Given data below:

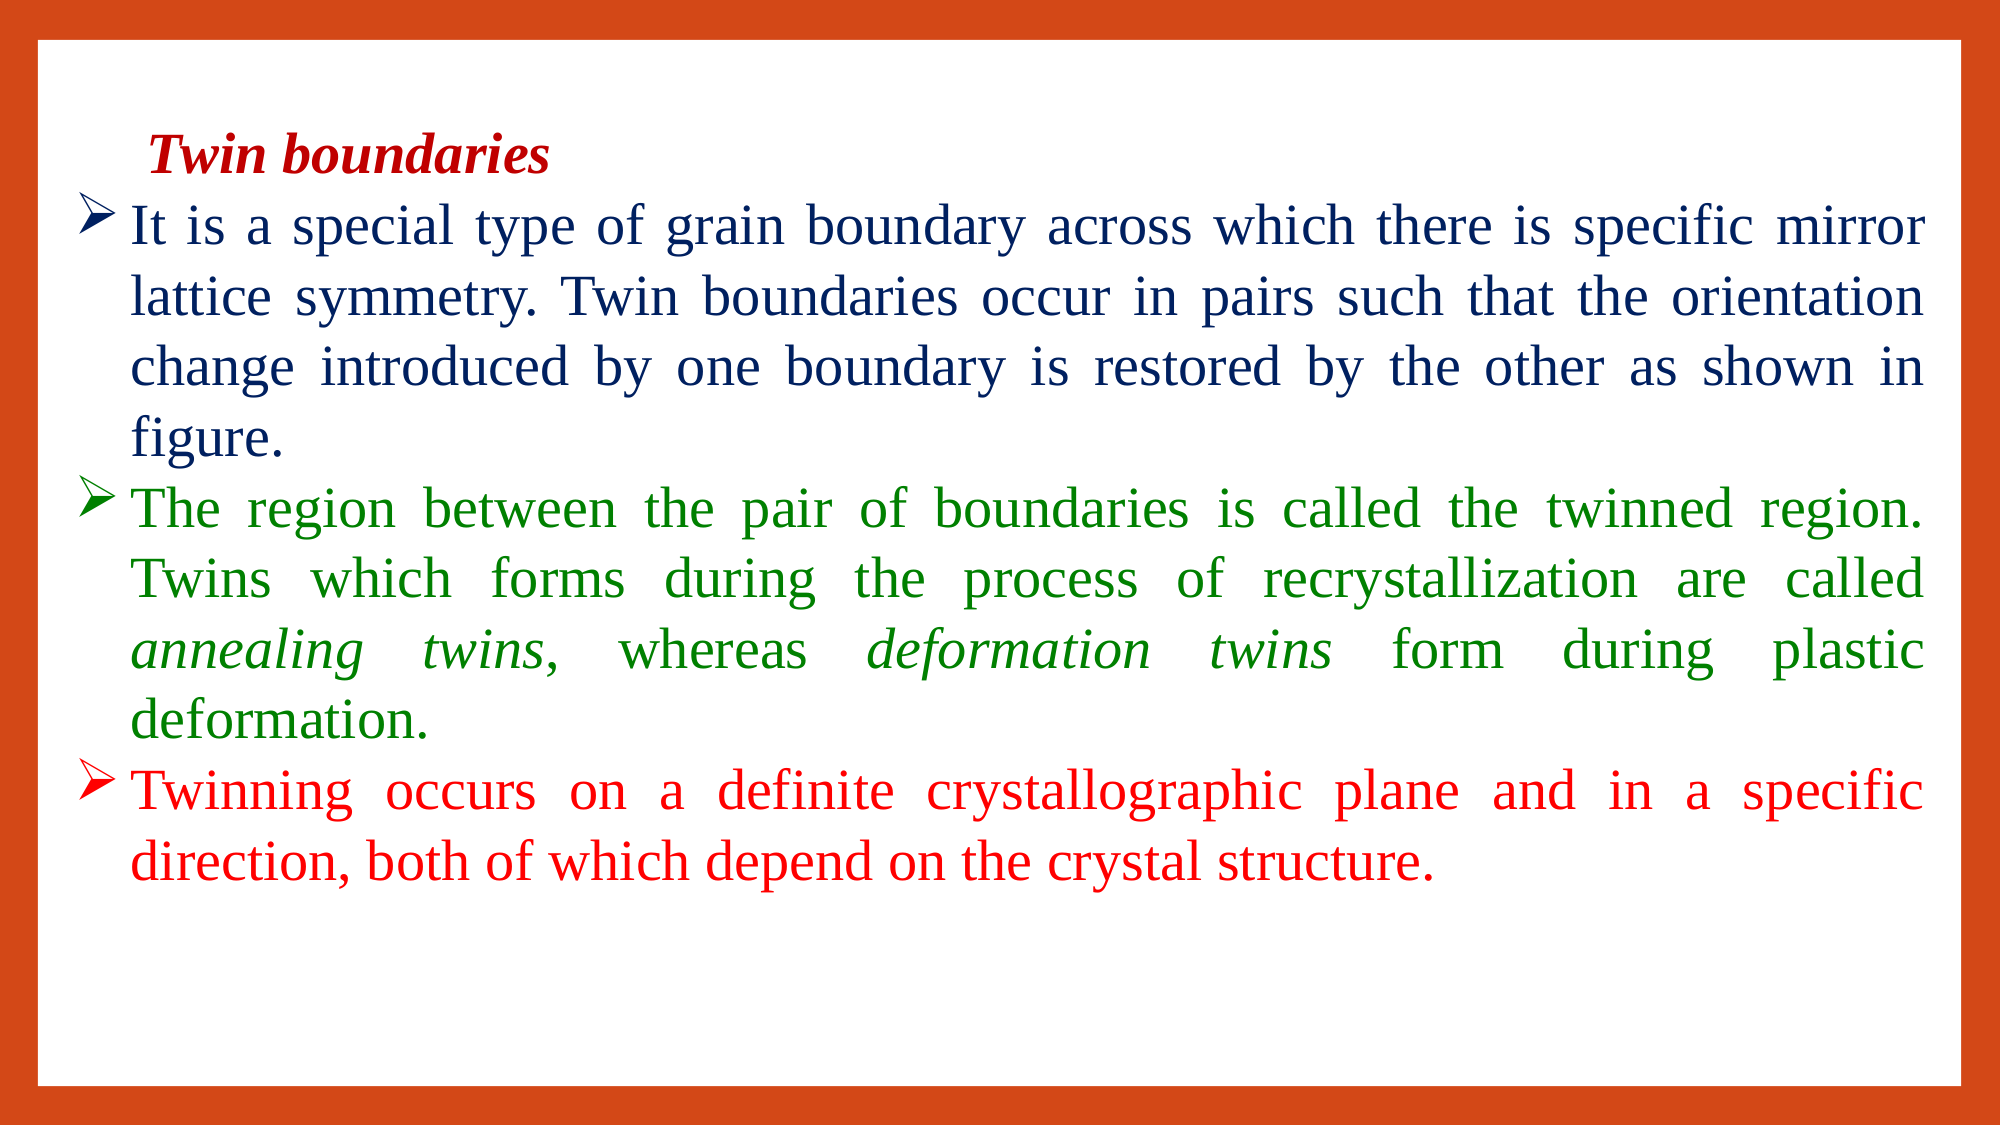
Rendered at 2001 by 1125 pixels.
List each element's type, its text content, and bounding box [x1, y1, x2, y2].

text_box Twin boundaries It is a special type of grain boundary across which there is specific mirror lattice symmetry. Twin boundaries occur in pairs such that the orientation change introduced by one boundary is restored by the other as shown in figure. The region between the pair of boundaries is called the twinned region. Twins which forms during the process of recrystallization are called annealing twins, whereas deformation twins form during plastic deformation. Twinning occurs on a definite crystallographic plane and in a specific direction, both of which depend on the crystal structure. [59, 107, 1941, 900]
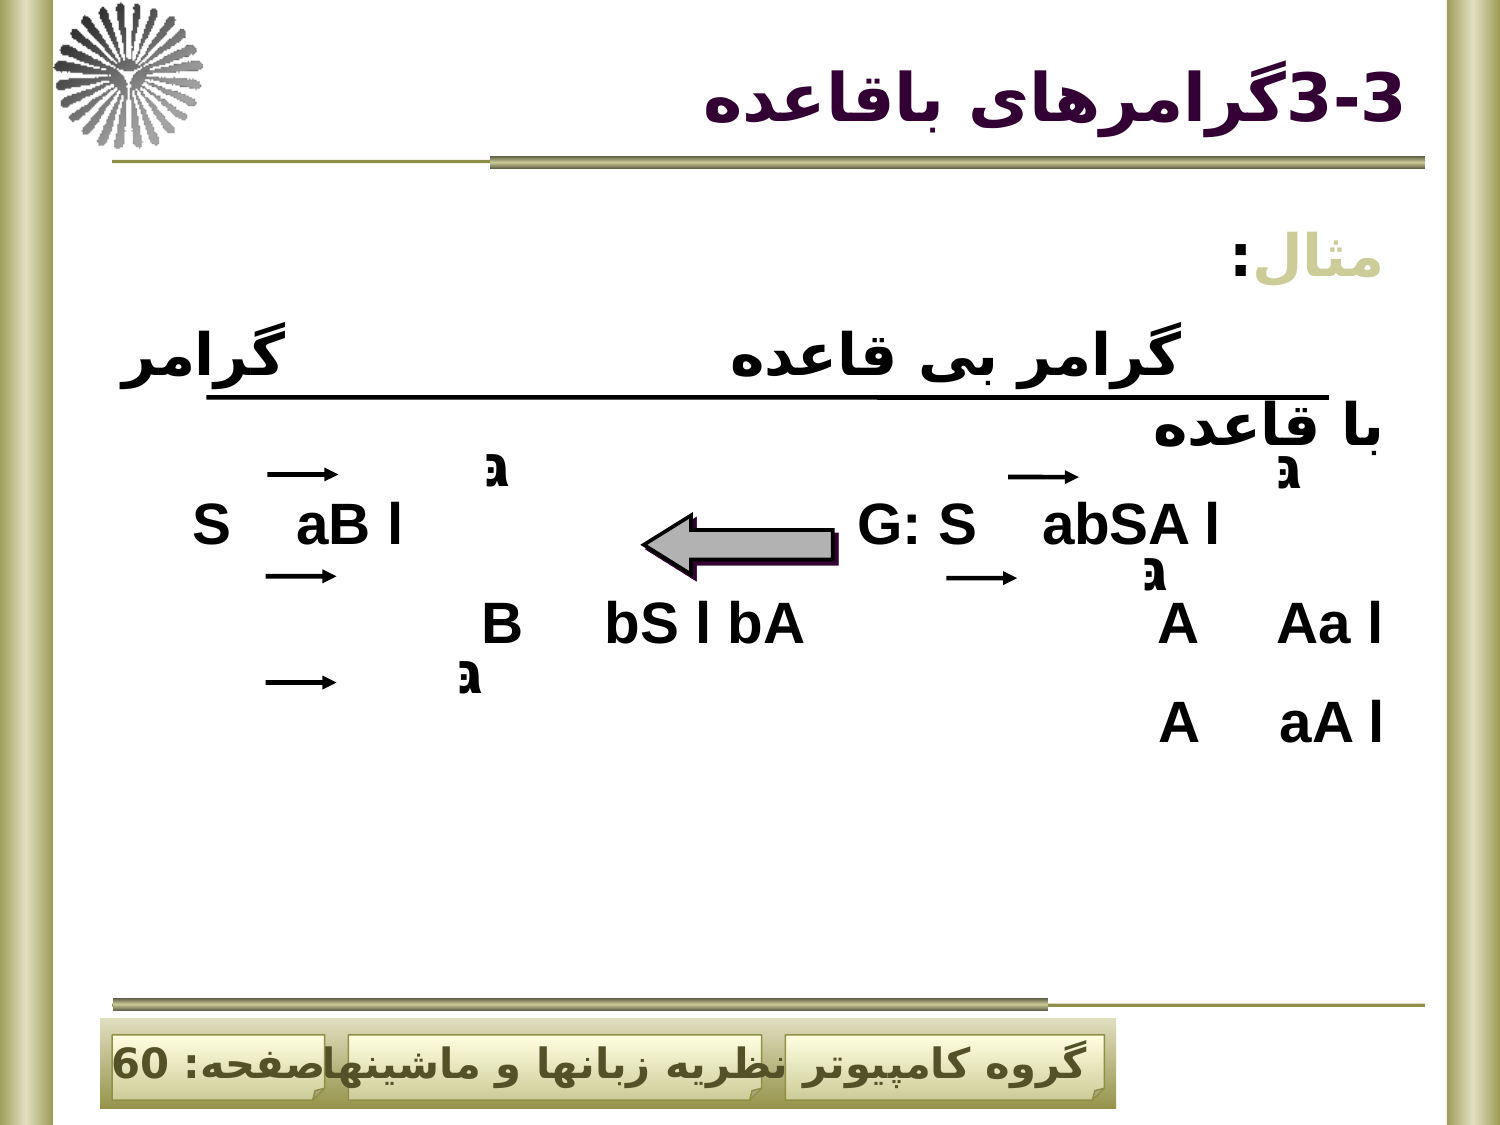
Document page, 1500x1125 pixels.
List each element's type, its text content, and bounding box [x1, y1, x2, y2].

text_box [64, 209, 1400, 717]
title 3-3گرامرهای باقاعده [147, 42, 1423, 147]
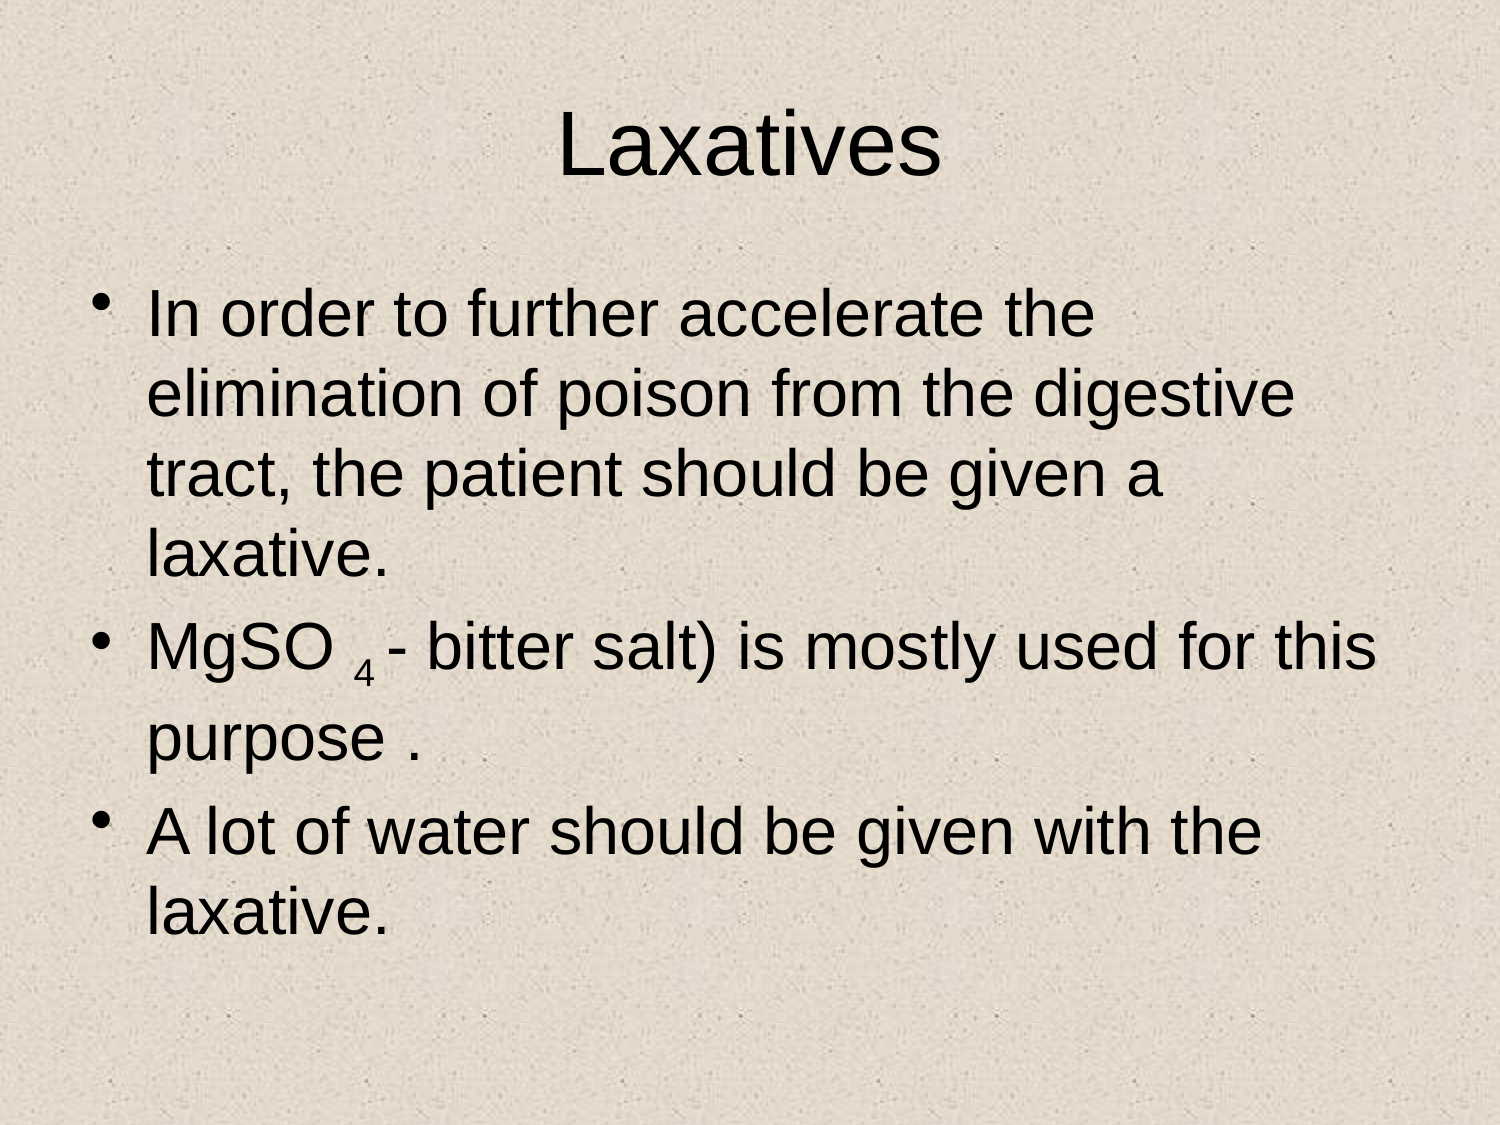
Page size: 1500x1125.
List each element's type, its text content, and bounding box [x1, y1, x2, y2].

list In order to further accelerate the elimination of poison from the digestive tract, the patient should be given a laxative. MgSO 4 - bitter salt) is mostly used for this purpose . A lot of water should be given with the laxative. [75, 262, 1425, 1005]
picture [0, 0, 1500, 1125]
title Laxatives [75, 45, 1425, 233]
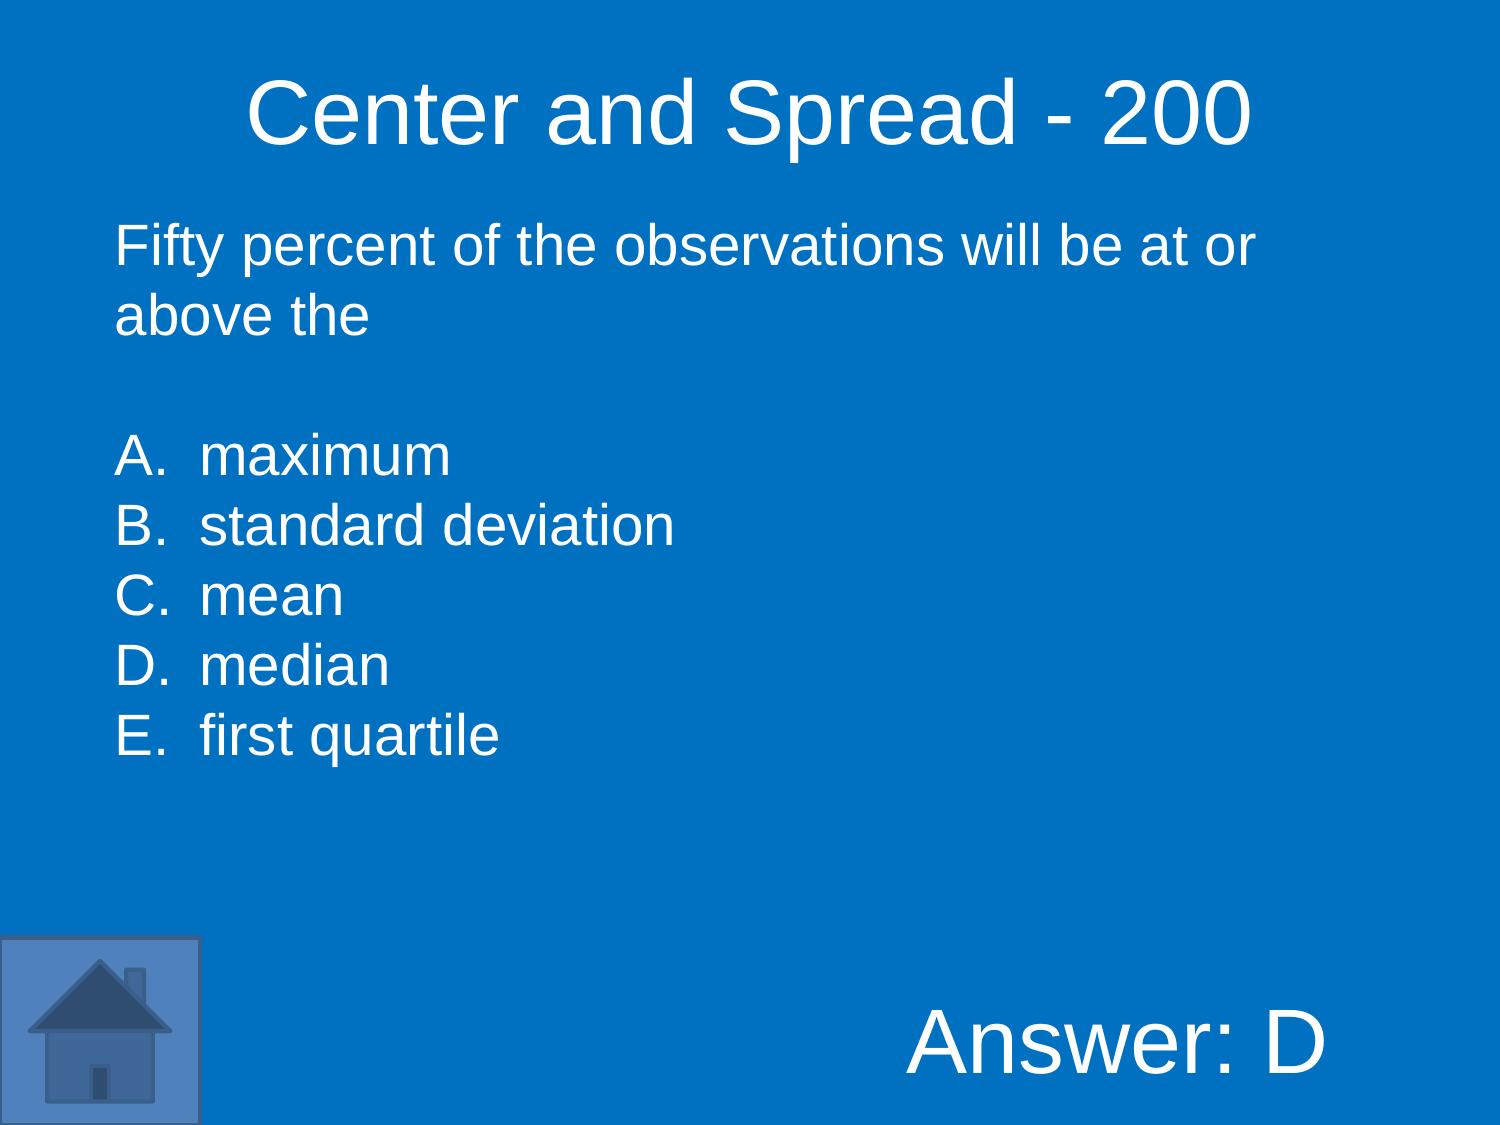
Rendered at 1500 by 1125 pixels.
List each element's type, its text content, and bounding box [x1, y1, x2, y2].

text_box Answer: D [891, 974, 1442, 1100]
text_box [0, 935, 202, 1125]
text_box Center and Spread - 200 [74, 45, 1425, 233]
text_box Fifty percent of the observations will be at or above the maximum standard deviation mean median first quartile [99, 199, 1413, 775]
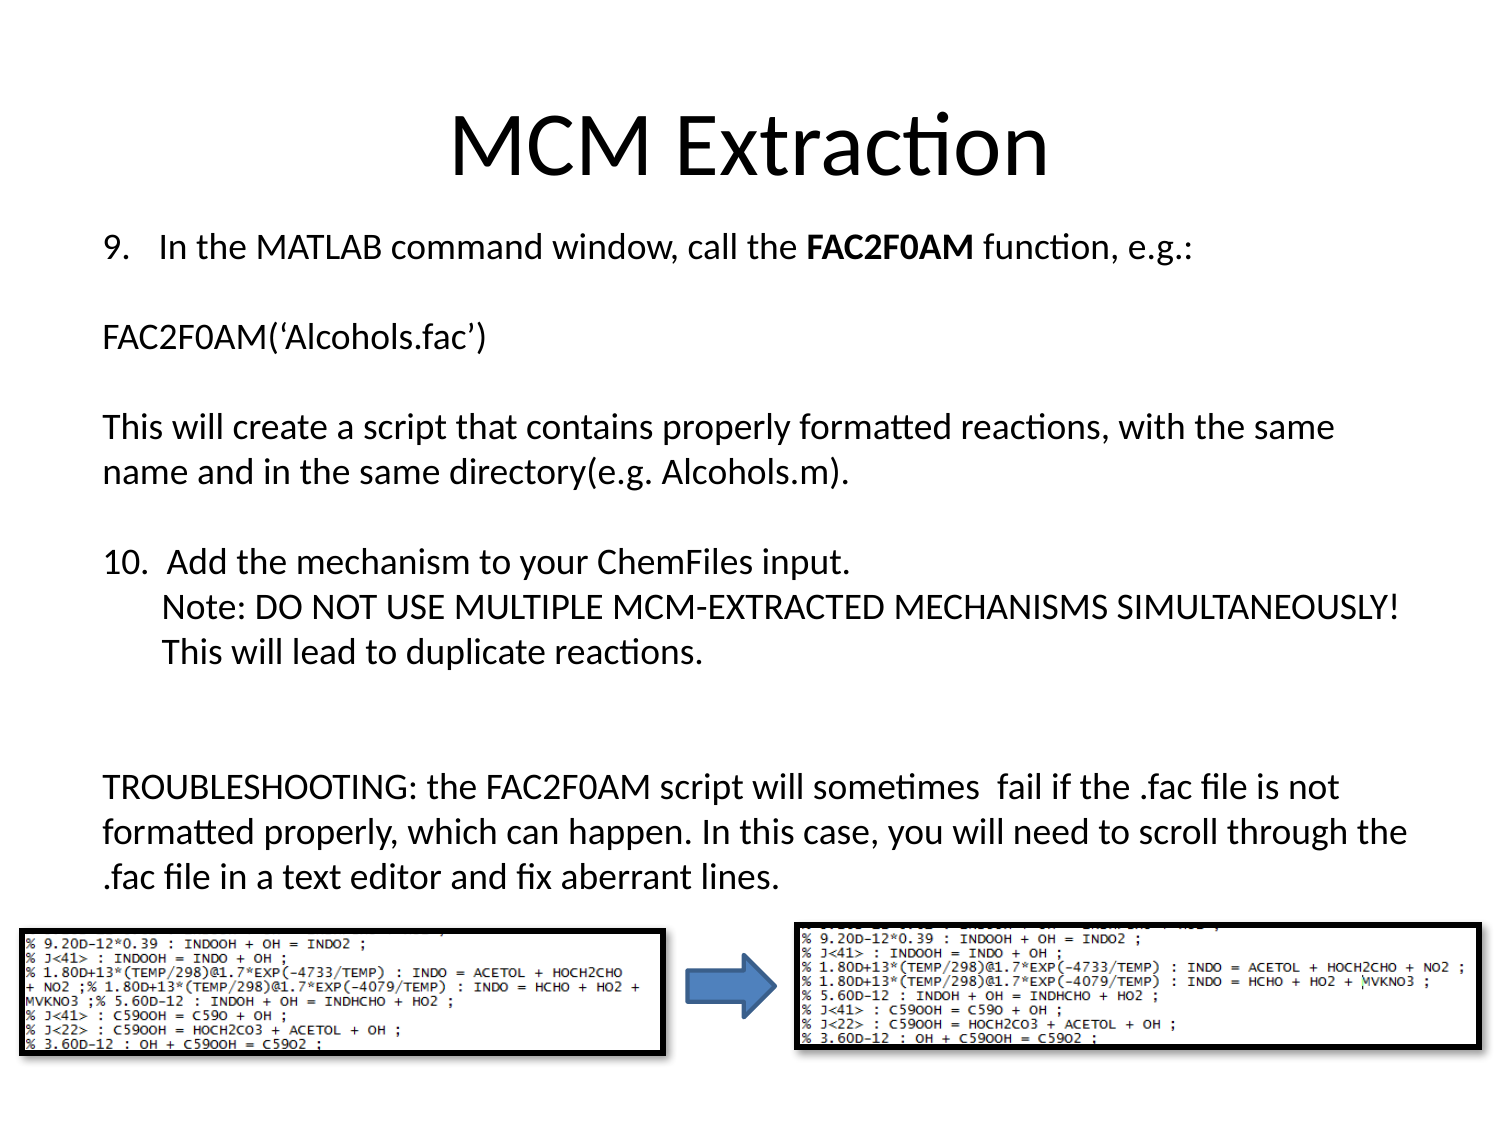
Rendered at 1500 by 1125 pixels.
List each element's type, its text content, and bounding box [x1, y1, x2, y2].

End of Given data.

> _Exercise aim_: Each line from the first line of the listing above through the line containing "Page size: 1500x1125." is to be written out exactly, and the pictures are to be left out.

> _Finished task_:
Rendered at 2001 by 1125 pixels.
List each element's type, its text content, and bounding box [x1, y1, x2, y2].

text_box Twin boundaries It is a special type of grain boundary across which there is specific mirror lattice symmetry. Twin boundaries occur in pairs such that the orientation change introduced by one boundary is restored by the other as shown in figure. The region between the pair of boundaries is called the twinned region. Twins which forms during the process of recrystallization are called annealing twins, whereas deformation twins form during plastic deformation. Twinning occurs on a definite crystallographic plane and in a specific direction, both of which depend on the crystal structure. [59, 107, 1941, 900]
Document page, 1500x1125 pixels.
List each element's type, its text content, and bounding box [x1, y1, x2, y2].

text_box [64, 209, 1400, 717]
title 3-3گرامرهای باقاعده [147, 42, 1423, 147]
Page size: 1500x1125.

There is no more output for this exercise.